- WHAT THIS TASK INVOLVES: Pick out every line in the records below that contains the string "nummer", and copy each one.

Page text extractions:
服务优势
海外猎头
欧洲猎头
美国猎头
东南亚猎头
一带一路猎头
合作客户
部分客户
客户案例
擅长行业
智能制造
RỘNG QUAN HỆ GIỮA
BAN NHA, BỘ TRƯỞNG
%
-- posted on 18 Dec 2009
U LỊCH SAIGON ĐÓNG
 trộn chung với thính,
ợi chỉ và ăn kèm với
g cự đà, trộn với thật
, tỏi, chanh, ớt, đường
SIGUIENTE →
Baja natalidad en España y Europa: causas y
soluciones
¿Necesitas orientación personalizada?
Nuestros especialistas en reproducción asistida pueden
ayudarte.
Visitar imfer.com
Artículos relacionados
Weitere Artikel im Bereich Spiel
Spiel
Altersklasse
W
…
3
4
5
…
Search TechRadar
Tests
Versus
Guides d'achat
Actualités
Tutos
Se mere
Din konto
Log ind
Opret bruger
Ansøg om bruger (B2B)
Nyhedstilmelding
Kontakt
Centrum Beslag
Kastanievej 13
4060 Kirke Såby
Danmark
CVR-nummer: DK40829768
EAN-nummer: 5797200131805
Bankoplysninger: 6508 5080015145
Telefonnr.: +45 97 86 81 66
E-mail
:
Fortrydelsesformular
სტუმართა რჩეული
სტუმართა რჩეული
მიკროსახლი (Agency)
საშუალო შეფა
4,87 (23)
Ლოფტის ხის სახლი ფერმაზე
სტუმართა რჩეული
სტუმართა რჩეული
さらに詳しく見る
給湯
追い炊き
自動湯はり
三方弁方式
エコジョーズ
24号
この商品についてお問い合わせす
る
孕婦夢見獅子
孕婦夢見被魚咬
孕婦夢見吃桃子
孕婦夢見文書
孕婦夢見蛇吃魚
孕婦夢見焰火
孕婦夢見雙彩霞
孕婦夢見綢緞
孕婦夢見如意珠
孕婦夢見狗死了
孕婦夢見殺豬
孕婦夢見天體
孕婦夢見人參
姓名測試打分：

==

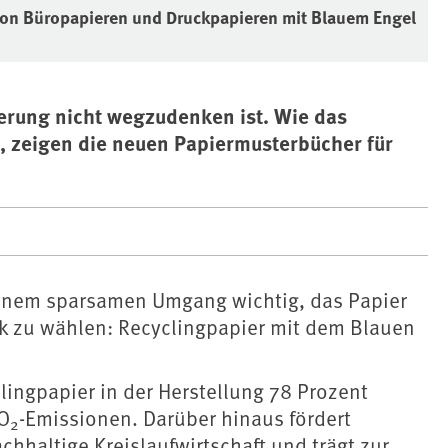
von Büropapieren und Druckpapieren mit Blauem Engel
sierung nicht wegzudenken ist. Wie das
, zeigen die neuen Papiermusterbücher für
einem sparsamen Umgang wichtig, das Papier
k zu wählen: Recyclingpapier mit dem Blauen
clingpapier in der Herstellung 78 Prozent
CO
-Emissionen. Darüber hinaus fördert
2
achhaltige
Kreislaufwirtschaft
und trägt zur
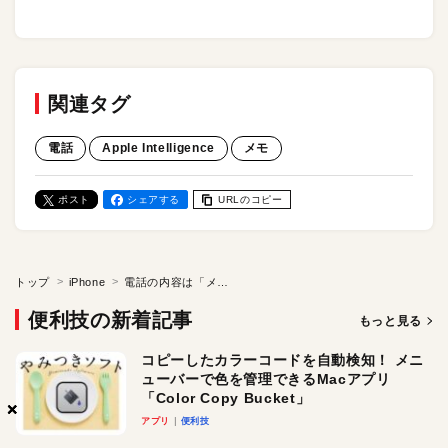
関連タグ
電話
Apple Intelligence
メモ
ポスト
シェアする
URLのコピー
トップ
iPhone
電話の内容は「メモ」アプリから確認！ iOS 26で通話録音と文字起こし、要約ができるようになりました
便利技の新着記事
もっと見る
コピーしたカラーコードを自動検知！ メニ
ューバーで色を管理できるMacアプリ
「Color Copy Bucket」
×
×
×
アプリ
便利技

- WRITTEN RESPONSE:
CVR-nummer: DK40829768
EAN-nummer: 5797200131805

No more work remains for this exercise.